§ Tasks to perform
A: List every person the passage on household electricity use names by name or initial.
B: Quote the passage on household electricity use from the words "Maritime Electric’s charge" up to and including the words "turning something on.".

Reading passage section start

As part of my Social Consumption Project, I’ve had an electricity meter reader logging our household usage to a database since late September.
The week of October 5 our house was empty – I was in the west coast and Catherine and Oliver were in Ontario – and so this gave us a great chance to find out what the base electric load of our house is when there’s nobody living in it. Here’s what we found (number are kWh per day from October 5 to October 11, 2014):
Other than lights, we took no steps to turn things off during our absence – poor planning – and so the bulk of the consumption that week were things like the refrigerator, the “instant-on” appliances, like our TV set, and our iMac computer, which we left on (and which was used a couple of times a day by our friend G. who was checking the house for us).
Maritime Electric’s charge for electricity is 12.78 cents per kWh, so our electricity was costing us between 64 cents and and 77 cents a day. So we weren’t going broke. But that’s that’s still $5.00 that we didn’t, in theory, need to spend that week.
By comparison, here’s our electricity usage for this week, when the house was fully occupied:
We used 117 kWh this week, which is 79 kWh more than an empty house, which you could say is our “discretionary” electricity – the stuff we do deliberately by turning something on.
Which made me curious: that 38 kWh our house used the week we were away, the electricity the house uses when we don’t deliberately turn something on, what’s using that?

Reading passage section end
Material shown section start

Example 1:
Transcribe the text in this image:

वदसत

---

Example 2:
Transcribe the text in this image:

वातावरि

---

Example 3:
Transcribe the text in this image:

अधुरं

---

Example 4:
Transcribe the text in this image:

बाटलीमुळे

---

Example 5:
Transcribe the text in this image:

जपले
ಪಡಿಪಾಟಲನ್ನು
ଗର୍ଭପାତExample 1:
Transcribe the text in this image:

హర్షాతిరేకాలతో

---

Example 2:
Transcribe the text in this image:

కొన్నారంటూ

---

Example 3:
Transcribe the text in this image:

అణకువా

Material shown section end

§ Your responses
A: Catherine, Oliver, G.

B:
Maritime Electric’s charge for electricity is 12.78 cents per kWh, so our electricity was costing us between 64 cents and and 77 cents a day. So we weren’t going broke. But that’s that’s still $5.00 that we didn’t, in theory, need to spend that week.
By comparison, here’s our electricity usage for this week, when the house was fully occupied:
We used 117 kWh this week, which is 79 kWh more than an empty house, which you could say is our “discretionary” electricity – the stuff we do deliberately by turning something on.